One arm is missing and other is duplicated in mirror-image fashion.
Occurs through exchange involving one arm of a chromosome and it’s homologue at the proximal edge of the arm, adjacent to the centromere.

Question 17

Down syndrome and isochromosomes

Answer 17

Most common is long arm of X (karyotype i(Xq))

Small # of down syndrome pts. have 21q21q isochromosomes (46,XX,i(21)(21q21q)). This is rare.

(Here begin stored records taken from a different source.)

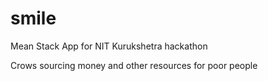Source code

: # smile
Mean Stack App for NIT Kurukshetra hackathon

Crows sourcing money and other resources for poor people
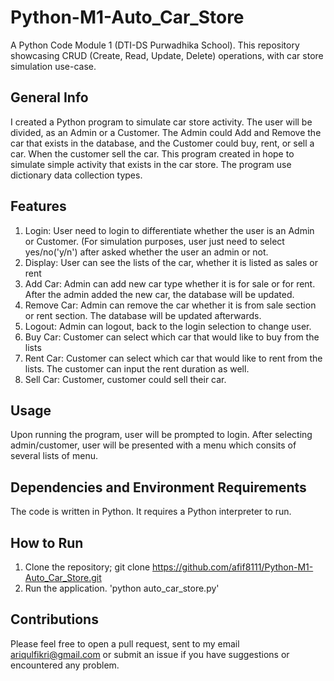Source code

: # Python-M1-Auto_Car_Store
A Python Code Module 1 (DTI-DS Purwadhika School). This repository showcasing CRUD (Create, Read, Update, Delete) operations, with car store simulation use-case.
## General Info
I created a Python program to simulate car store activity. The user will be divided, as an Admin or a Customer. The Admin could Add and Remove the car that exists in the database, and the Customer could buy, rent, or sell a car. When the customer sell the car. This program created in hope to simulate simple activity that exists in the car store. The program use dictionary data collection types.
## Features
1. Login: User need to login to differentiate whether the user is an Admin or Customer. (For simulation purposes, user just need to select yes/no('y/n') after asked whether the user an admin or not.
2. Display: User can see the lists of the car, whether it is listed as sales or rent
3. Add Car: Admin can add new car type whether it is for sale or for rent. After the admin added the new car, the database will be updated.
4. Remove Car: Admin can remove the car whether it is from sale section or rent section. The database will be updated afterwards.
5. Logout: Admin can logout, back to the login selection to change user.
6. Buy Car: Customer can select which car that would like to buy from the lists
7. Rent Car: Customer can select which car that would like to rent from the lists. The customer can input the rent duration as well.
8. Sell Car: Customer, customer could sell their car.
## Usage
Upon running the program, user will be prompted to login. After selecting admin/customer, user will be presented with a menu which consits of several lists of menu.
## Dependencies and Environment Requirements
The code is written in Python. It requires a Python interpreter to run.
## How to Run
1. Clone the repository;
git clone https://github.com/afif8111/Python-M1-Auto_Car_Store.git
2. Run the application.
'python auto_car_store.py'
## Contributions
Please feel free to open a pull request, sent to my email ariqulfikri@gmail.com or submit an issue if you have suggestions or encountered any problem.
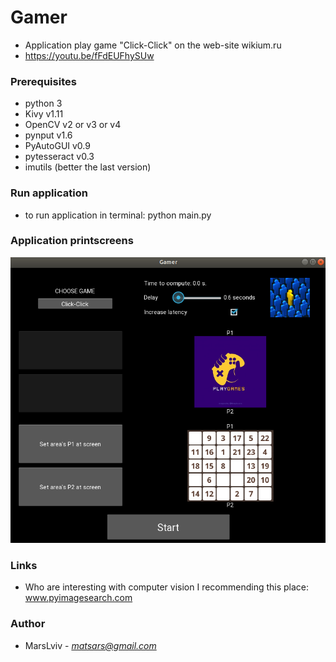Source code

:# Gamer
* Application play game "Click-Click" on the web-site wikium.ru
* https://youtu.be/fFdEUFhySUw

### Prerequisites
* python 3
* Kivy v1.11
* OpenCV v2 or v3 or v4
* pynput v1.6
* PyAutoGUI v0.9
* pytesseract v0.3
* imutils (better the last version)

### Run application
* to run application in terminal: python main.py

### Application printscreens
![printscreen](printscreen/Click-Click.png)


### Links
* Who are interesting with computer vision I recommending this place: www.pyimagesearch.com

### Author
* MarsLviv - *matsars@gmail.com*
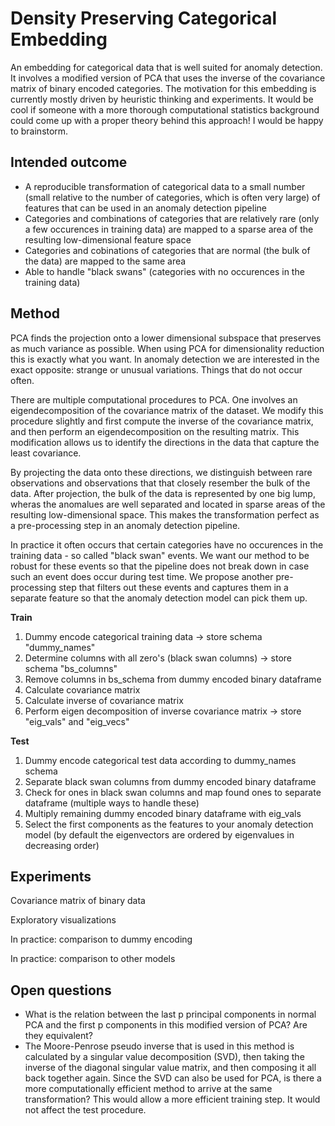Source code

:
# Density Preserving Categorical Embedding

An embedding for categorical data that is well suited for anomaly detection. It involves a modified version of PCA that uses the inverse of the covariance matrix of binary encoded categories. The motivation for this embedding is currently mostly driven by heuristic thinking and experiments. It would be cool if someone with a more thorough computational statistics background could come up with a proper theory behind this approach! I would be happy to brainstorm.

## Intended outcome

* A reproducible transformation of categorical data to a small number (small relative to the number of categories, which is often very large) of features that can be used in an anomaly detection pipeline
* Categories and combinations of categories that are relatively rare (only a few occurences in training data) are mapped to a sparse area of the resulting low-dimensional feature space
* Categories and cobinations of categories that are normal (the bulk of the data) are mapped to the same area 
* Able to handle "black swans" (categories with no occurences in the training data)

## Method

PCA finds the projection onto a lower dimensional subspace that preserves as much variance as possible. When using PCA for dimensionality reduction this is exactly what you want. In anomaly detection we are interested in the exact opposite: strange or unusual variations. Things that do not occur often. 

There are multiple computational procedures to PCA. One involves an eigendecomposition of the covariance matrix of the dataset. We modify this procedure slightly and first compute the inverse of the covariance matrix, and then perform an eigendecomposition on the resulting matrix. This modification allows us to identify the directions in the data that capture the least covariance. 

By projecting the data onto these directions, we distinguish between rare observations and observations that that closely resember the bulk of the data. After projection, the bulk of the data is represented by one big lump, wheras the anomalues are well separated and located in sparse areas of the resulting low-dimensional space. This makes the transformation perfect as a pre-processing step in an anomaly detection pipeline.

In practice it often occurs that certain categories have no occurences in the training data - so called "black swan" events. We want our method to be robust for these events so that the pipeline does not break down in case such an event does occur during test time. We propose another pre-processing step that filters out these events and captures them in a separate feature so that the anomaly detection model can pick them up. 

**Train**
1. Dummy encode categorical training data &#8594; store schema "dummy_names"
2. Determine columns with all zero's (black swan columns) &#8594; store schema "bs_columns"
3. Remove columns in bs_schema from dummy encoded binary dataframe
4. Calculate covariance matrix
5. Calculate inverse of covariance matrix
6. Perform eigen decomposition of inverse covariance matrix &#8594; store "eig_vals" and "eig_vecs"

**Test**
1. Dummy encode categorical test data according to dummy_names schema
2. Separate black swan columns from dummy encoded binary dataframe
3. Check for ones in black swan columns and map found ones to separate dataframe (multiple ways to handle these)
4. Multiply remaining dummy encoded binary dataframe with eig_vals
5. Select the first components as the features to your anomaly detection model (by default the eigenvectors are ordered by eigenvalues in decreasing order) 

## Experiments

Covariance matrix of binary data

Exploratory visualizations

In practice: comparison to dummy encoding

In practice: comparison to other models

## Open questions

* What is the relation between the last p principal components in normal PCA and the first p components in this modified version of PCA? Are they equivalent?
* The Moore-Penrose pseudo inverse that is used in this method is calculated by a singular value decomposition (SVD), then taking the inverse of the diagonal singular value matrix, and then composing it all back together again. Since the SVD can also be used for PCA, is there a more computationally efficient method to arrive at the same transformation? This would allow a more efficient training step. It would not affect the test procedure. 

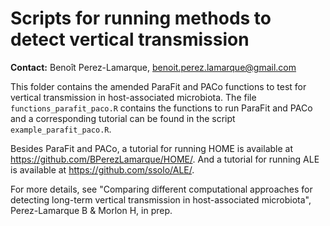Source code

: # Scripts for running methods to detect vertical transmission 

**Contact:** Benoît Perez-Lamarque, benoit.perez.lamarque@gmail.com


This folder  contains the amended ParaFit and PACo functions to test for vertical transmission in host-associated microbiota. The file `functions_parafit_paco.R` contains the functions to run ParaFit and PACo and a corresponding tutorial can be found in the script `example_parafit_paco.R`. 

Besides ParaFit and PACo, a tutorial for running HOME is available at https://github.com/BPerezLamarque/HOME/. And a tutorial for running ALE is available at https://github.com/ssolo/ALE/.

For more details, see "Comparing different computational approaches for detecting long-term vertical transmission in host-associated microbiota", Perez-Lamarque B & Morlon H, in prep.






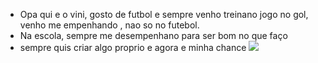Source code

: - Opa qui e o vini, gosto de futbol e sempre venho treinano jogo no gol, venho me empenhando , nao so no futebol.
- Na escola, sempre me desempenhano para ser bom no que faço
- sempre  quis criar algo proprio e agora e minha chance
![](https://media.tenor.com/ak5zj5NnfeMAAAAM/andr%C3%A91899-football.gif)
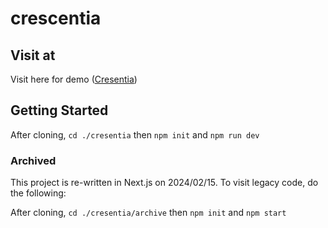 # crescentia

## Visit at

Visit here for demo ([Cresentia](https://crescentia-51c6a.firebaseapp.com/))

## Getting Started

After cloning, `cd ./cresentia` then `npm init` and `npm run dev`

### Archived

This project is re-written in Next.js on 2024/02/15. To visit legacy code, do the following:

After cloning, `cd ./cresentia/archive` then `npm init` and `npm start`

But all gametes of carrier of this have either trisomy 21 or are inviable (monosome 21)!! so 100% of offspring are ABNORMAL.

Question 18

Abnormal segregation, unequal crossing over cause?

Answer 18

Deletions, duplications

Question 19

Who has a risk of unbalanced gametes?

Answer 19

Carriers of inversions (loop, crossing over issues), reciprocal translocations (quadrivalent figure, segregation issues)…. these lead to duplications and deletions in offspring.
isochromosomes (all abnormal gametes)

Question 20

Recurrence risk?

Answer 20

Often it is a random event and unlikely to recur (we do have in utero diagnosis), however sometimes it can be due to something parent is carrier and then the recurrence risk is increased (with isochromosome it’s 100%!).

Question 21

Continguous gene syndrome

Answer 21

Abnormal phenotypes caused by over-expression or loss (haploinsufficiency) of NEIGHBORING genes.
Most affect X chromo and males.
Duchennes is an example.

Question 22

Velocardiofacial syndrome

Answer 22

Del22q11
Cleft palate, septal defects.
Continguous gene syndrome.

Question 23

DiGeorge Syndrome

Answer 23

Del22q11. Continguous gene syndrome.

Neural crest issues, absent thymus and parathyroids, congenital heart disease.

Question 24

Charco-Marie Tooth Syndrome

Answer 24

Duplication of gene for myelin protein. Weakness of foot/lower leg muscles. Several forms (all affect fx. or peripheral n).
The deletion of this causes pressure palsy.